■ REQUIRED ACTION
Please return every one of the lines below word for word, leaving the pictures out of your answer.

***** SUPPLIED RECORDS *****

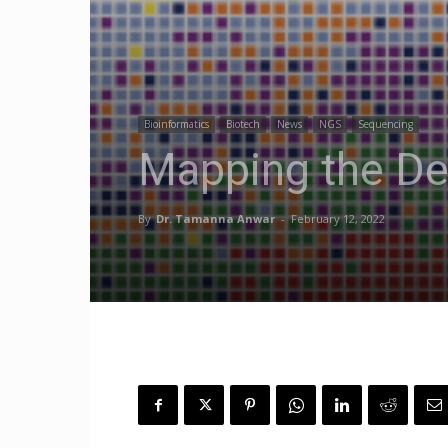
Bioinformatics
Biotech
News
NGS
Sequencing
Mapping the De
By
Dr. Tamanna Anwar
-
February 12, 2022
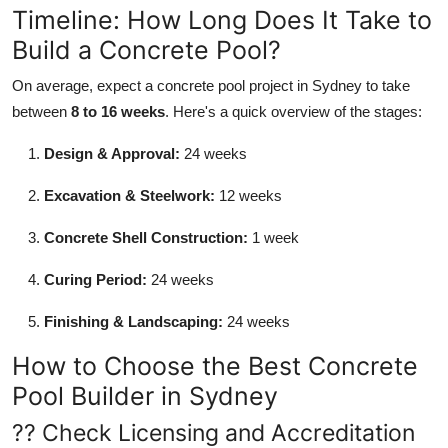
Timeline: How Long Does It Take to
Build a Concrete Pool?
On average, expect a concrete pool project in Sydney to take
between
8 to 16 weeks
. Here's a quick overview of the stages:
Design & Approval:
24 weeks
Excavation & Steelwork:
12 weeks
Concrete Shell Construction:
1 week
Curing Period:
24 weeks
Finishing & Landscaping:
24 weeks
How to Choose the Best Concrete
Pool Builder in Sydney
?? Check Licensing and Accreditation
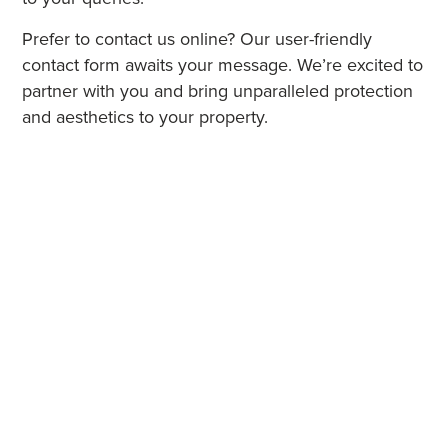
Prefer to contact us online? Our user-friendly
contact form awaits your message. We’re excited to
partner with you and bring unparalleled protection
and aesthetics to your property.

*****

■ EXERCISE RESPONSE
Bioinformatics
Biotech
News
NGS
Sequencing
Mapping the De
By
Dr. Tamanna Anwar
-
February 12, 2022
Timeline: How Long Does It Take to
Build a Concrete Pool?
On average, expect a concrete pool project in Sydney to take
between
8 to 16 weeks
. Here's a quick overview of the stages:
Design & Approval:
24 weeks
Excavation & Steelwork:
12 weeks
Concrete Shell Construction:
1 week
Curing Period:
24 weeks
Finishing & Landscaping:
24 weeks
How to Choose the Best Concrete
Pool Builder in Sydney
?? Check Licensing and Accreditation
Prefer to contact us online? Our user-friendly
contact form awaits your message. We’re excited to
partner with you and bring unparalleled protection
and aesthetics to your property.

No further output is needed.